(Source records)
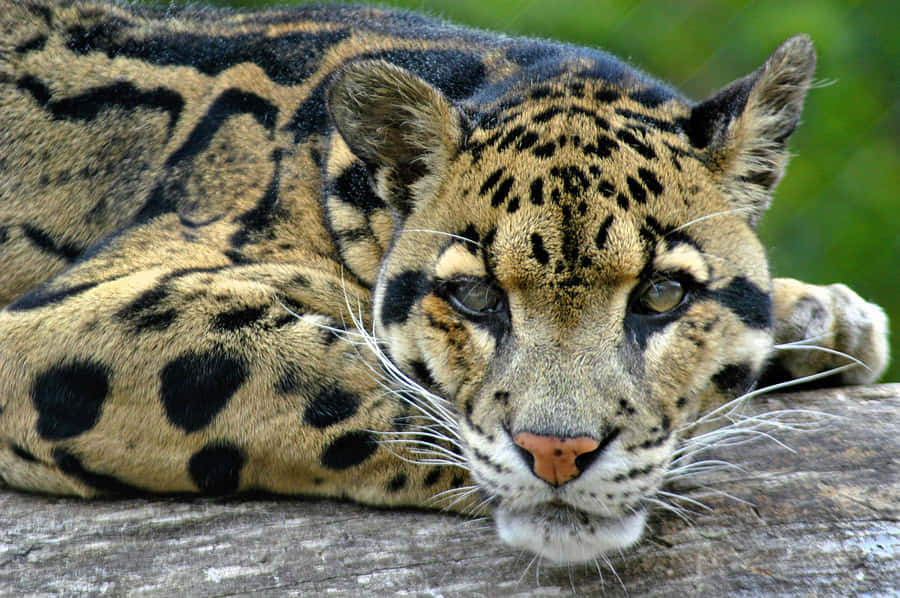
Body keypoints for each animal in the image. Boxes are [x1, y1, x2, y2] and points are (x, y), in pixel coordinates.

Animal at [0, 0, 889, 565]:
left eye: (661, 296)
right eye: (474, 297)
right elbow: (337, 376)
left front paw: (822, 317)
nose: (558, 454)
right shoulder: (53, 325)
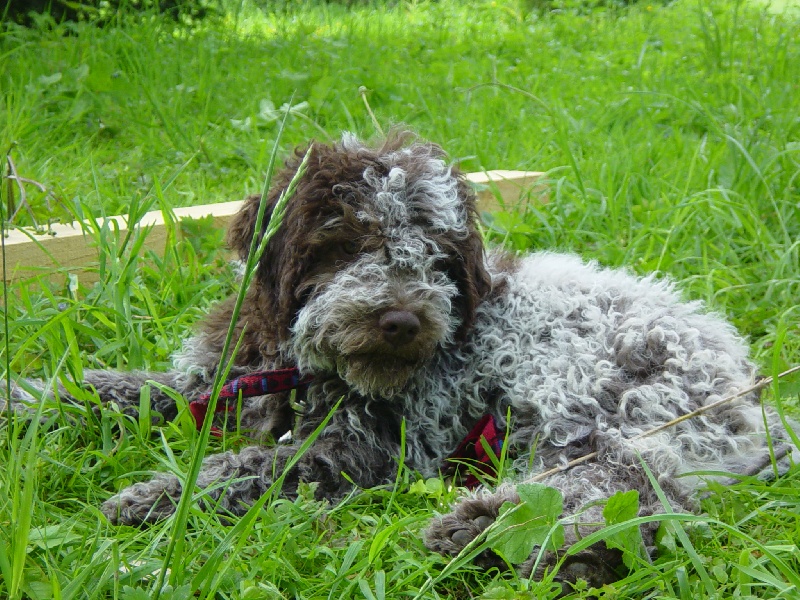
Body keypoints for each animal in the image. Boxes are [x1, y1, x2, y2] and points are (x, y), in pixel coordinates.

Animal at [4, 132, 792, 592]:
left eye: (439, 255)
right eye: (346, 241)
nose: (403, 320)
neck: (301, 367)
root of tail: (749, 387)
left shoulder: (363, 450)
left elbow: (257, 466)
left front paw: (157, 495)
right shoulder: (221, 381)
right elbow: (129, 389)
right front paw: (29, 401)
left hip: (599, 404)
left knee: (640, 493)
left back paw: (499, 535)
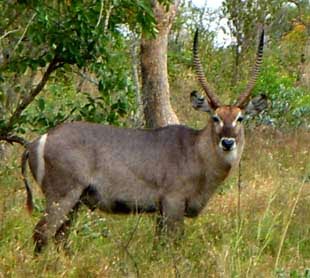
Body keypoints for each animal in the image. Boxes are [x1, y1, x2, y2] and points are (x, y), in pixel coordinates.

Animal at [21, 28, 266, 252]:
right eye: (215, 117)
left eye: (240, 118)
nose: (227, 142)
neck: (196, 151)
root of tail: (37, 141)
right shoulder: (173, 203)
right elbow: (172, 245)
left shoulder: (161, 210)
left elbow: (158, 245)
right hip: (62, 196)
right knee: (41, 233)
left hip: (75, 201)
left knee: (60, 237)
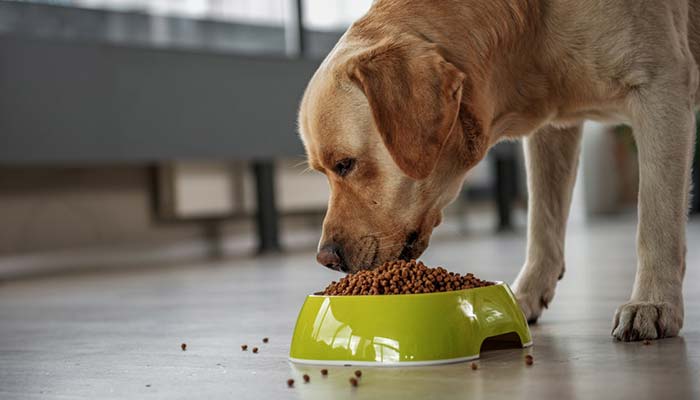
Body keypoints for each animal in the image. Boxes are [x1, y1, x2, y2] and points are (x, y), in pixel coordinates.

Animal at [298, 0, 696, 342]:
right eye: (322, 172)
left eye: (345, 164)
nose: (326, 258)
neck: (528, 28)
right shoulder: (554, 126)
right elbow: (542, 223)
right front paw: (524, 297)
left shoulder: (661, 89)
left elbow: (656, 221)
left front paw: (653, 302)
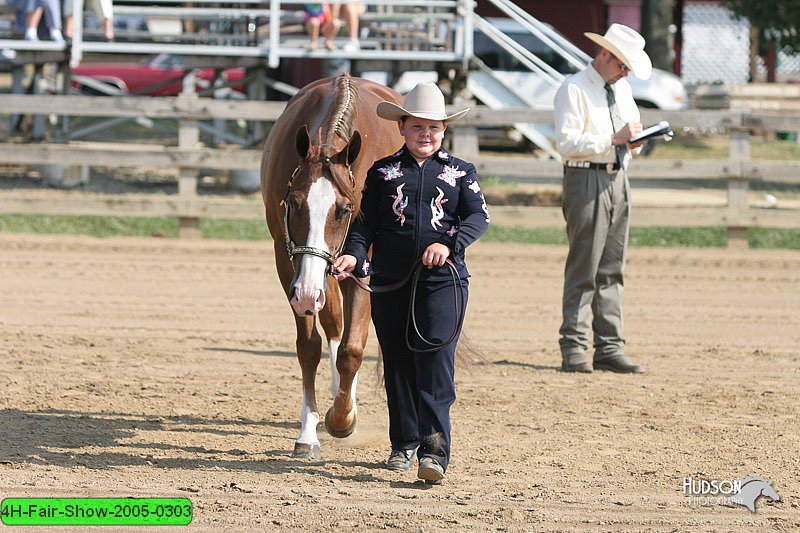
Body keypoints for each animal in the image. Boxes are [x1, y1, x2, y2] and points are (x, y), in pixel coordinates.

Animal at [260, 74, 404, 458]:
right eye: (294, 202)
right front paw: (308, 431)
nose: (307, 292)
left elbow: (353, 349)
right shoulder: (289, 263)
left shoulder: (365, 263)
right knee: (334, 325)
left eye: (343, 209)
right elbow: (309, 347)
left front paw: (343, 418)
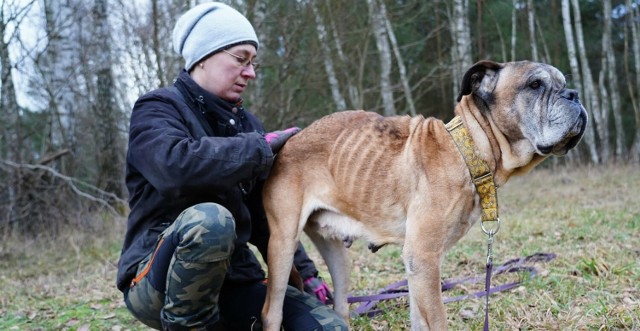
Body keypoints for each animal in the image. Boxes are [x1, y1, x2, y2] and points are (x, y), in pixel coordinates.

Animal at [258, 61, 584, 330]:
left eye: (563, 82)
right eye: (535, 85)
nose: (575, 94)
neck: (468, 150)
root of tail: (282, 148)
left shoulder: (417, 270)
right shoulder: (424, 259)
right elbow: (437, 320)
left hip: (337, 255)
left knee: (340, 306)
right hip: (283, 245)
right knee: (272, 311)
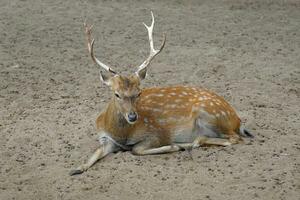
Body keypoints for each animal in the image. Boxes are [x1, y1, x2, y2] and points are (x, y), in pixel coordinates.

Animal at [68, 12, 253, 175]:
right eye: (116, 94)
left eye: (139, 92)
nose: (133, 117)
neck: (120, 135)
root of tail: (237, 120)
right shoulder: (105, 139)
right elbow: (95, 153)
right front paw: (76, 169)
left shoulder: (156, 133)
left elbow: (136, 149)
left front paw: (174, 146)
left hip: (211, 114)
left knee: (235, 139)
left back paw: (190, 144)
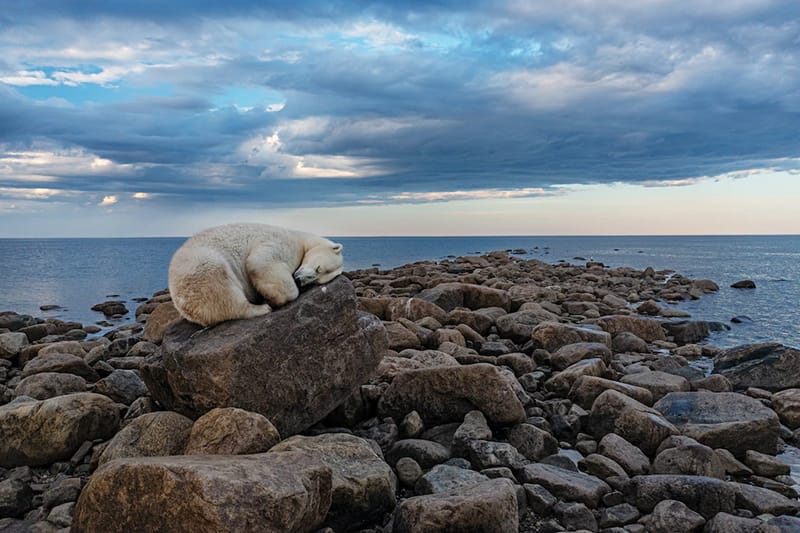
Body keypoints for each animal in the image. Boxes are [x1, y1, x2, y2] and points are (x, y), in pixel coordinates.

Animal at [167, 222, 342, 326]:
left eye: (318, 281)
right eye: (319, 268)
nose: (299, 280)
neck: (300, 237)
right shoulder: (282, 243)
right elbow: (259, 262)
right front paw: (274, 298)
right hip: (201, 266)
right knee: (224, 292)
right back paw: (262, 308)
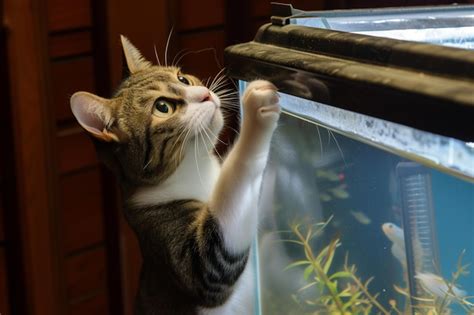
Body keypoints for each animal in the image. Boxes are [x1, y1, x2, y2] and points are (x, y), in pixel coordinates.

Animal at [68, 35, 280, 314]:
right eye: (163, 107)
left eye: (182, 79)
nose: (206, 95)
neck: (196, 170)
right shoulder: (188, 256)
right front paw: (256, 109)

### Problem to work on
Copy every entry word for word, but omit the pictures.

### Result for this exercise
Body keypoints for each animal in the image. Boxes are [x1, y1, x2, y2] and points are (x, y), in pixel coordinates.

Animal at [0, 0, 889, 565]:
left eye: (661, 296)
right eye: (474, 297)
right elbow: (337, 376)
left front paw: (822, 317)
nose: (558, 454)
right shoulder: (53, 325)
Body keypoints for each animal in the image. Boxes are [x1, y1, x2, y2] and points are (x, y), in pixel coordinates.

Animal at [4, 132, 792, 592]:
left eye: (439, 255)
right eye: (346, 241)
nose: (403, 320)
neck: (301, 367)
root of tail: (749, 387)
left shoulder: (363, 450)
left elbow: (257, 466)
left front paw: (157, 495)
right shoulder: (221, 381)
right elbow: (129, 389)
right front paw: (29, 401)
left hip: (599, 404)
left knee: (640, 493)
left back paw: (499, 535)
Body keypoints for each animal in the image. Boxes are [x1, y1, x2, y2] and points are (x, y), in pixel coordinates.

Animal at [21, 28, 266, 252]:
right eye: (215, 117)
left eye: (240, 118)
nose: (227, 142)
neck: (196, 151)
root of tail: (37, 141)
right shoulder: (173, 203)
right elbow: (172, 245)
left shoulder: (161, 210)
left elbow: (158, 245)
right hip: (62, 196)
right knee: (41, 233)
left hip: (75, 201)
left knee: (60, 237)
Body keypoints for each animal in the image. Boxes are [x1, y1, x2, y2] and points are (x, y), in pixel coordinates.

Animal at [298, 0, 696, 342]:
right eye: (322, 172)
left eye: (345, 164)
nose: (326, 258)
neck: (528, 28)
right shoulder: (554, 126)
right elbow: (542, 223)
right front paw: (524, 297)
left shoulder: (661, 89)
left elbow: (656, 221)
left front paw: (653, 302)
Body keypoints for each animal in the image. Boxes are [x1, y1, x2, y2] and points are (x, y), in pixel coordinates.

Animal at [260, 74, 404, 458]:
right eye: (294, 202)
right front paw: (308, 431)
nose: (307, 292)
left elbow: (353, 349)
right shoulder: (289, 263)
left shoulder: (365, 263)
right knee: (334, 325)
left eye: (343, 209)
right elbow: (309, 347)
left front paw: (343, 418)
Body keypoints for each animal in the image. Boxes are [x1, y1, x2, y2] and points are (x, y), in pixel coordinates.

Animal at [258, 61, 584, 330]:
left eye: (563, 82)
right eye: (535, 85)
nose: (575, 94)
neck: (468, 150)
root of tail: (282, 148)
left shoulder: (417, 270)
right shoulder: (424, 259)
right elbow: (437, 320)
left hip: (337, 255)
left knee: (340, 306)
right hip: (283, 245)
right knee: (272, 311)
Body keypoints for each animal in the image. Boxes are [x1, y1, x2, y2] and points are (x, y), in pixel coordinates.

Animal at [68, 12, 253, 175]:
right eye: (116, 94)
left eye: (139, 92)
nose: (133, 117)
neck: (120, 135)
root of tail: (237, 120)
right shoulder: (105, 139)
right elbow: (95, 153)
right front paw: (76, 169)
left shoulder: (156, 133)
left elbow: (136, 149)
left front paw: (174, 146)
left hip: (211, 114)
left knee: (235, 139)
left back paw: (190, 144)
Body keypoints for each animal in the image. Boxes are [x1, y1, x2, y2] and points are (x, y), in pixel coordinates.

Animal at [167, 222, 342, 326]:
left eye: (318, 281)
right eye: (319, 268)
nose: (299, 280)
neck: (300, 237)
right shoulder: (282, 243)
right elbow: (259, 262)
right front paw: (274, 298)
right hip: (201, 266)
right knee: (224, 292)
right back paw: (262, 308)
Body keypoints for each animal in the image. Boxes are [x1, y1, x2, y2] and points are (x, y), in pixel coordinates.

Animal at [68, 35, 280, 314]:
right eye: (163, 107)
left eye: (182, 79)
nose: (206, 95)
neck: (196, 170)
right shoulder: (188, 256)
right front paw: (256, 109)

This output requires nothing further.